Each container consists of the application and all its dependencies, bundled into a lightweight, self-sufficient package. Containers run as isolated processes in user space on the host OS but share the kernel, making them far more efficient than VMs.

Benefits and Use Cases of Containers

• Lightweight and Resource-Efficient: Containers do not require a full OS, which significantly reduces resource consumption compared to VMs. This allows for higher density (more containers on the same hardware) and better hardware utilization.
• Faster Startup Times: Containers start almost instantly because they don’t need to boot a full operating system. This makes them ideal for microservices architecture, where many small services need to be started and stopped quickly.
• Portability: A containerized application can run the same way regardless of the environment, whether on a developer’s laptop, in a testing environment, or in a production cloud infrastructure. This makes containers highly portable and easy to deploy across different platforms.
• Simplified DevOps and CI/CD Pipelines: Containers have become a cornerstone of DevOps because they enable continuous integration and delivery (CI/CD) pipelines. Developers can create and test applications in containers and ensure that they run consistently in production environments.
• Scalability: Containers are easy to scale horizontally by adding or removing container instances based on demand. This is crucial for cloud-native applications, where resources need to be dynamically allocated to meet varying loads.

Drawbacks of Containers

• Limited OS Compatibility: Since containers share the host OS kernel, they are generally limited to running applications built for the same OS. For example, you cannot run a Windows-based application in a Linux container without additional layers.
• Security: While containers provide some isolation, they share the same host OS, which means that vulnerabilities in the kernel or misconfigurations could potentially lead to security issues across all containers on a host.
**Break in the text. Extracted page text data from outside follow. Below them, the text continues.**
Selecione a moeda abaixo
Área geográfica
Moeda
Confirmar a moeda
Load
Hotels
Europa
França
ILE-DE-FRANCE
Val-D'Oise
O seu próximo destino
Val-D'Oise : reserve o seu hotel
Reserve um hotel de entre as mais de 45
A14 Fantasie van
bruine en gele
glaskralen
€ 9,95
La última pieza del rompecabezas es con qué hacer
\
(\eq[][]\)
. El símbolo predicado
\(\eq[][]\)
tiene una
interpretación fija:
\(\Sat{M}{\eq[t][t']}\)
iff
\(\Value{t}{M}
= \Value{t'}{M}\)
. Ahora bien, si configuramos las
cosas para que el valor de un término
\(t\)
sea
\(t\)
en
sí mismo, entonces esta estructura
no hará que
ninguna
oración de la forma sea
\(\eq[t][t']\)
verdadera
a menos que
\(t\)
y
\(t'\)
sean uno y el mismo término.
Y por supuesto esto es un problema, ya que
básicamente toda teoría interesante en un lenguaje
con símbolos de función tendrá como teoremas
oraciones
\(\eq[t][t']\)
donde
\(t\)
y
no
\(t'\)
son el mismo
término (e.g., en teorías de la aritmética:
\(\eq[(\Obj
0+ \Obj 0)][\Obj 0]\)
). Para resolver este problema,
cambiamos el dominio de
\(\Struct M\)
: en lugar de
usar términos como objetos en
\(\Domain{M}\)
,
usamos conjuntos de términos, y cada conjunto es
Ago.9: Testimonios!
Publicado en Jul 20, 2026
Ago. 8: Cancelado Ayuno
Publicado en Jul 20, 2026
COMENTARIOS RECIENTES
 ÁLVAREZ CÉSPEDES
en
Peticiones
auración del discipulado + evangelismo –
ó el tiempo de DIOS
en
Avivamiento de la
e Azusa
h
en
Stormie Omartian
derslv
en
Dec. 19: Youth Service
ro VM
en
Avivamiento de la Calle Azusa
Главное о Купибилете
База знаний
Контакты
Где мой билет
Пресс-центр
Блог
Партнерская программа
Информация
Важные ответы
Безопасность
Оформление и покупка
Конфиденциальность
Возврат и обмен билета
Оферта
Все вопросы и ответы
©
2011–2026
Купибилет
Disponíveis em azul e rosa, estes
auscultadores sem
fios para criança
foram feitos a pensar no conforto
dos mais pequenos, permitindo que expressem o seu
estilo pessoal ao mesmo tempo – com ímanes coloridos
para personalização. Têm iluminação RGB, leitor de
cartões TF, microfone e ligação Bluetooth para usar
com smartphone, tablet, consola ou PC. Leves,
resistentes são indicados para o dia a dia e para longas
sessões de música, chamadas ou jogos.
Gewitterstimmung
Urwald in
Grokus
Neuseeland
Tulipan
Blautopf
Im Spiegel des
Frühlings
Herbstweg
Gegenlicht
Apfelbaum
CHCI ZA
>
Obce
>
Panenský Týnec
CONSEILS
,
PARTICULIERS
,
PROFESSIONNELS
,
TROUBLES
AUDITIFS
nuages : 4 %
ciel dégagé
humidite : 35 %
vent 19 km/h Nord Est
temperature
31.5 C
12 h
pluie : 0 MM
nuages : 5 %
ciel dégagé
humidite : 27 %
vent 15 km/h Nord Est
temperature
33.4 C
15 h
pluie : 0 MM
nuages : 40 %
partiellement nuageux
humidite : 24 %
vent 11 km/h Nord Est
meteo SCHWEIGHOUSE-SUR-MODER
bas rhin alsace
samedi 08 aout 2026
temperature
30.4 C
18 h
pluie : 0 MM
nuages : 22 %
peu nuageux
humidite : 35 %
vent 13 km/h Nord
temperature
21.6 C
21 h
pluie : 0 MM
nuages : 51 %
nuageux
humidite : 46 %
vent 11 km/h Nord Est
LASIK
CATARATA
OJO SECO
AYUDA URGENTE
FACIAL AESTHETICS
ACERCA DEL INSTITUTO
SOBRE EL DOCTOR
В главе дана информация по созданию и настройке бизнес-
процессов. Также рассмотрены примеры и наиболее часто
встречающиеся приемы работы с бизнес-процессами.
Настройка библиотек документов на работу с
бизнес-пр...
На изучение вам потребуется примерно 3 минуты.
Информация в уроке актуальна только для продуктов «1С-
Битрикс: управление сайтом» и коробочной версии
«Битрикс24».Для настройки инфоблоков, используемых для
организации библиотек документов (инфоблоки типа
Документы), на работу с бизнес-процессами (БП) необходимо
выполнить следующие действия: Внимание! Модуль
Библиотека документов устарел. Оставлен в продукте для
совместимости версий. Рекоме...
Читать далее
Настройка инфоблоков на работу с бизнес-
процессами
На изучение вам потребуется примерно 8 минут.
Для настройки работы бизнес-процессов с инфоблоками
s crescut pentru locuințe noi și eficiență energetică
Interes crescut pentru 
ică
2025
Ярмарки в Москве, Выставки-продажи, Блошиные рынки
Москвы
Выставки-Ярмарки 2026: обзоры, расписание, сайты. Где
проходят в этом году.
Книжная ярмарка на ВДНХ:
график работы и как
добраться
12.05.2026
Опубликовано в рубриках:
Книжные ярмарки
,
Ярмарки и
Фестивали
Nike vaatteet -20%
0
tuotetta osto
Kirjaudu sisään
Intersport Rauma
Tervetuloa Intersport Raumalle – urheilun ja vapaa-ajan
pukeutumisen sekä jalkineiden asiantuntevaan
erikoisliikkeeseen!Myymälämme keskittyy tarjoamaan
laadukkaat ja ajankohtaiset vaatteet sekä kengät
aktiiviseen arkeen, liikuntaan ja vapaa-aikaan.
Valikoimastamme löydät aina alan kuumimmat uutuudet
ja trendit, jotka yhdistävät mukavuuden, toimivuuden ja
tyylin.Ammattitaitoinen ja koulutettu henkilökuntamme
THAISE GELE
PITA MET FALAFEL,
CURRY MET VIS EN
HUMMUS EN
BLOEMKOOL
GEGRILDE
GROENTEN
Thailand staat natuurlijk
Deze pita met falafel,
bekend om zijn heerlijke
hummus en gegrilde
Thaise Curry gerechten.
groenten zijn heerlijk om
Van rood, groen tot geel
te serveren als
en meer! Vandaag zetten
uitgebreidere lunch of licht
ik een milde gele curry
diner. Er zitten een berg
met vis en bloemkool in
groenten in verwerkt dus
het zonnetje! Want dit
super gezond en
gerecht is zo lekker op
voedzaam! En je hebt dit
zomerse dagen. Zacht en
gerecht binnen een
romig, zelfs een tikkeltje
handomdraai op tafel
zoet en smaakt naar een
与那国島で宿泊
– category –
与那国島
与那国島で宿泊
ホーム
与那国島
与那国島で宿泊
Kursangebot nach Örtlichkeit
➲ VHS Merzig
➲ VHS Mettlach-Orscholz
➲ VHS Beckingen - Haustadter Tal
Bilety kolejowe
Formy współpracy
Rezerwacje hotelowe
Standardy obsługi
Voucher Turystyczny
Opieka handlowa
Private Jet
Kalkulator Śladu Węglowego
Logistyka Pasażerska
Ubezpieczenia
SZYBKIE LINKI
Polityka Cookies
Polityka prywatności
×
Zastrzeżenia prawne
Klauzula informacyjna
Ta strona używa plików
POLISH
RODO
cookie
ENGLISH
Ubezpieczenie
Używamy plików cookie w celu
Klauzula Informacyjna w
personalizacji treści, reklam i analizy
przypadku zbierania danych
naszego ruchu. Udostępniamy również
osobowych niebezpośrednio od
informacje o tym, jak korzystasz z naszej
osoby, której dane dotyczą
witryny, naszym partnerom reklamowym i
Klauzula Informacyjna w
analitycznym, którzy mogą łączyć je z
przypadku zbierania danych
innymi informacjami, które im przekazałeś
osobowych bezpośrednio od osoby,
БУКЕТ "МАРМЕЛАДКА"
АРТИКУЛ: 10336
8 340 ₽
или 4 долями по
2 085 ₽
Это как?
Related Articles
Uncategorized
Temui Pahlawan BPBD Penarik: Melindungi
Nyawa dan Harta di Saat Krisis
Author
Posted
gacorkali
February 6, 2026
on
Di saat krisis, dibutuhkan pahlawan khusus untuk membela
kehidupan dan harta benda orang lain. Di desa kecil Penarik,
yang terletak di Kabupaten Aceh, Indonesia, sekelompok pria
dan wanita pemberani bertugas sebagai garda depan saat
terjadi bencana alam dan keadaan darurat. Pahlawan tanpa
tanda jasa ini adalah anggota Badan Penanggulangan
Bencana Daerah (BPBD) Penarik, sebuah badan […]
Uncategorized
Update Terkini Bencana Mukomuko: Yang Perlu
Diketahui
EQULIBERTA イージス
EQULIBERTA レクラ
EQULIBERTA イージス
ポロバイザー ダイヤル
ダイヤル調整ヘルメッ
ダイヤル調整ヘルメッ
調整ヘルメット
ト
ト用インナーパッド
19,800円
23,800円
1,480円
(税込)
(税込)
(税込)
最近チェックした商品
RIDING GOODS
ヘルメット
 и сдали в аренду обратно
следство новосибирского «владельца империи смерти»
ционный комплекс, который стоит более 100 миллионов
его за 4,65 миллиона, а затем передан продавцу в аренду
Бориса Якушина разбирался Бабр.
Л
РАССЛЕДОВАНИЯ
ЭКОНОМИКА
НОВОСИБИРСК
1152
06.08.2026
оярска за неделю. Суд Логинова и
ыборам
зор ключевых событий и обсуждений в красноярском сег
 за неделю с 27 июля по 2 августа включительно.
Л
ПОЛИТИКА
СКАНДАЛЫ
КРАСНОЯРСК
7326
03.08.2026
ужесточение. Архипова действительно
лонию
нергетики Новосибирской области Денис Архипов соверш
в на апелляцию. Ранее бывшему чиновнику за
So now the question comes, why Containers are preferred over VMs?

As enterprises shift to cloud-native architectures and microservices, containers provide various advantages over virtual machines, including:

• Efficiency: Containers are more resource-efficient since they share the host OS kernel, reducing the need for separate OS instances. This leads to better utilization of hardware resources and lower costs.
• Speed: The ability to start containers almost instantly gives them an edge in environments where rapid deployment is key. This makes them ideal for agile development, where multiple iterations and tests can be run in a short period.
• Portability Across Platforms: Containers are highly portable across different environments, from local development machines to production clouds, making it easier to ensure consistency in application deployment.
• Microservices Architecture: Containers are well-suited for microservices, where an application is broken into small, independent services that can be developed, tested, and scaled individually. VMs are not as efficient in these scenarios due to their heavier resource requirements.
• Simplified DevOps Workflows: Containers streamline DevOps practices by enabling better version control, automated testing, and deployment processes. They integrate seamlessly with CI/CD pipelines, which accelerates the software delivery lifecycle.

While both Virtual Machines and Containers provide environments for application isolation and deployment, containers have become the preferred choice for modern development due to their lightweight nature, efficiency, speed, and scalability. Virtual machines are still valuable for running legacy systems, isolated environments, and applications requiring full OS control. However, for cloud-native applications and microservices architectures, containers offer significant advantages, particularly in terms of resource usage, agility, and portability.